Existing health conditions that produce uncomfortable physical sensations, like asthma or heart arrhythmias, can act as a launchpad. You feel something off in your body, your brain interprets it as dangerous, and the fight-or-flight cascade begins. Certain substances, including high caffeine intake and stimulant medications, can also create the physical conditions that tip into a full attack. Over time, many people develop a pattern where the fear of having another attack itself becomes a trigger, creating a cycle that reinforces the problem.
What to Do During an Attack
The single most helpful thing you can do in the moment is slow your breathing. When you hyperventilate, you blow off too much carbon dioxide, which causes tingling, dizziness, and a feeling of suffocating, even though you’re actually getting plenty of air. Breathe in slowly through your nose for a count of four, hold briefly, and exhale through your mouth for a count of six.
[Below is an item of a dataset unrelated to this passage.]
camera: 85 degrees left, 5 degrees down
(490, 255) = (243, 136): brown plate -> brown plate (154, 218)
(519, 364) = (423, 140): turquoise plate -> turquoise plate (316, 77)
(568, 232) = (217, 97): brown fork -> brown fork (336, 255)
The longer exhale activates your body’s calming system and directly counteracts the fight-or-flight response.
If you can manage it, a grounding technique called 5-4-3-2-1 is effective at pulling your attention out of the spiral. Start by noticing five things you can see around you. Then identify four things you can physically touch, like the fabric of your shirt or the surface of a table. Listen for three distinct sounds. Find two things you can smell. Finally, notice one thing you can taste. This exercise works because it forces your brain to process real sensory information from the present moment, which competes with the abstract fear signals driving the attack.
Remind yourself of the timeline. The worst of what you’re feeling will peak within 10 minutes and then start to fade. Sometimes multiple waves of varying intensity can roll through over a longer stretch, which can feel like one continuous attack, but even those waves follow the same pattern of building and receding.
Tracking Your Episodes
If anxiety attacks are happening more than once, keeping a simple log can reveal patterns you wouldn’t otherwise notice. Each time you have an episode, write down the day and time, the situation you were in, what you were thinking, and what physical sensations you felt. Rate the intensity on a scale of 1 to 10. Then note what you did to cope and whether it helped by giving yourself a second rating afterward.
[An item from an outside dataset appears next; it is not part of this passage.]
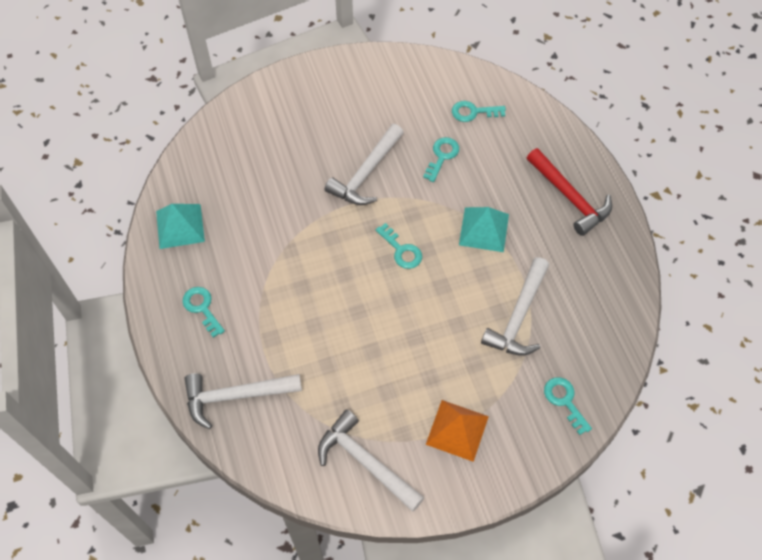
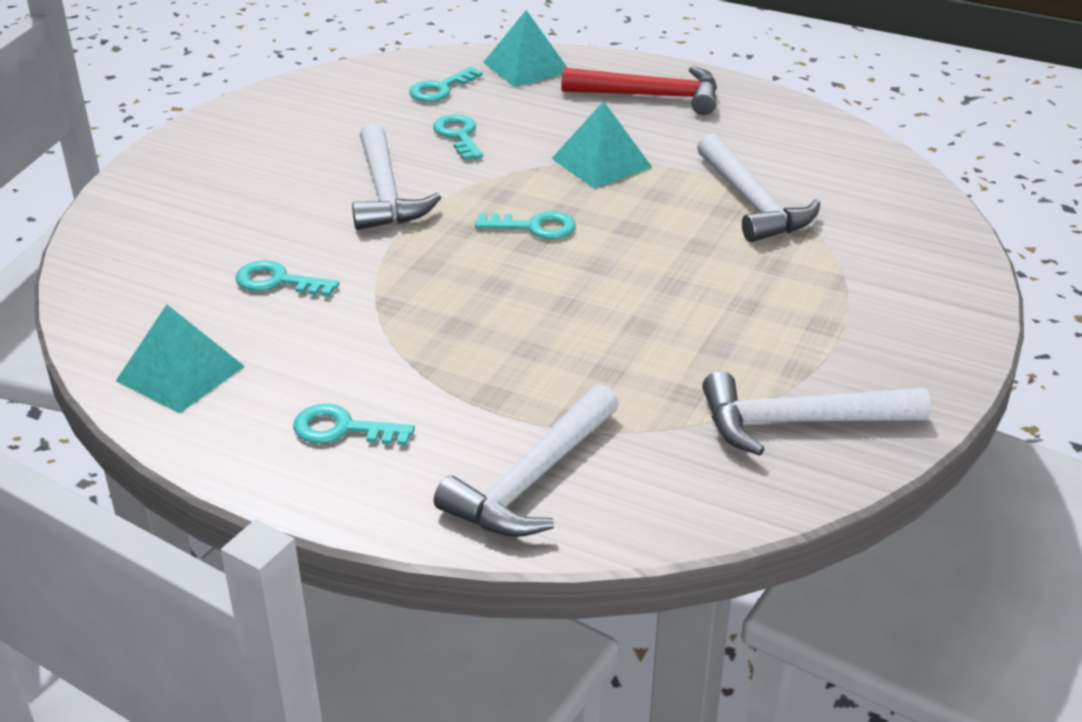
camera: 45 degrees left, 25 degrees down
(457, 430) = (848, 325): orange pyramid -> none
(535, 125) = (526, 67): none -> turquoise pyramid
(564, 401) = (908, 234): turquoise key -> turquoise key (277, 281)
Over a few weeks, this kind of tracking often exposes consistent triggers: certain times of day, specific social situations, sleep deprivation, or caffeine. It also gives you concrete data to share with a therapist or doctor if you decide to seek help, which is far more useful than trying to recall episodes from memory. Perhaps most importantly, the act of observing and recording your anxiety introduces a small layer of distance between you and the experience. You move from “this is happening to me” to “I’m noticing this is happening,” which can reduce the intensity on its own.
When Attacks Signal Something Bigger
A single anxiety attack, while unpleasant, doesn’t necessarily mean you have an anxiety disorder. Many people experience one or two in their lifetime during periods of high stress and never have another. It becomes a clinical concern when attacks recur, when you start avoiding places or situations because you fear having one, or when the worry about the next attack starts affecting your daily life.
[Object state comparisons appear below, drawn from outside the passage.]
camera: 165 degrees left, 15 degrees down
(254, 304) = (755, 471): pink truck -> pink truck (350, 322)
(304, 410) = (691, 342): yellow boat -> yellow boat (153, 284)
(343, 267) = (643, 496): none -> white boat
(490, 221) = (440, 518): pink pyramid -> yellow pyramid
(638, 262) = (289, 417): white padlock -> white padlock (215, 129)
Panic disorder, the formal diagnosis for recurring panic attacks, involves repeated episodes plus a persistent change in behavior driven by the fear of future attacks. If you’ve stopped driving on highways, quit going to restaurants, or find yourself constantly scanning your body for early warning signs, that behavioral shift is the hallmark that separates occasional anxiety from a disorder that benefits from structured treatment. Cognitive behavioral therapy has a strong track record for breaking the cycle, and many people see significant improvement within a few months.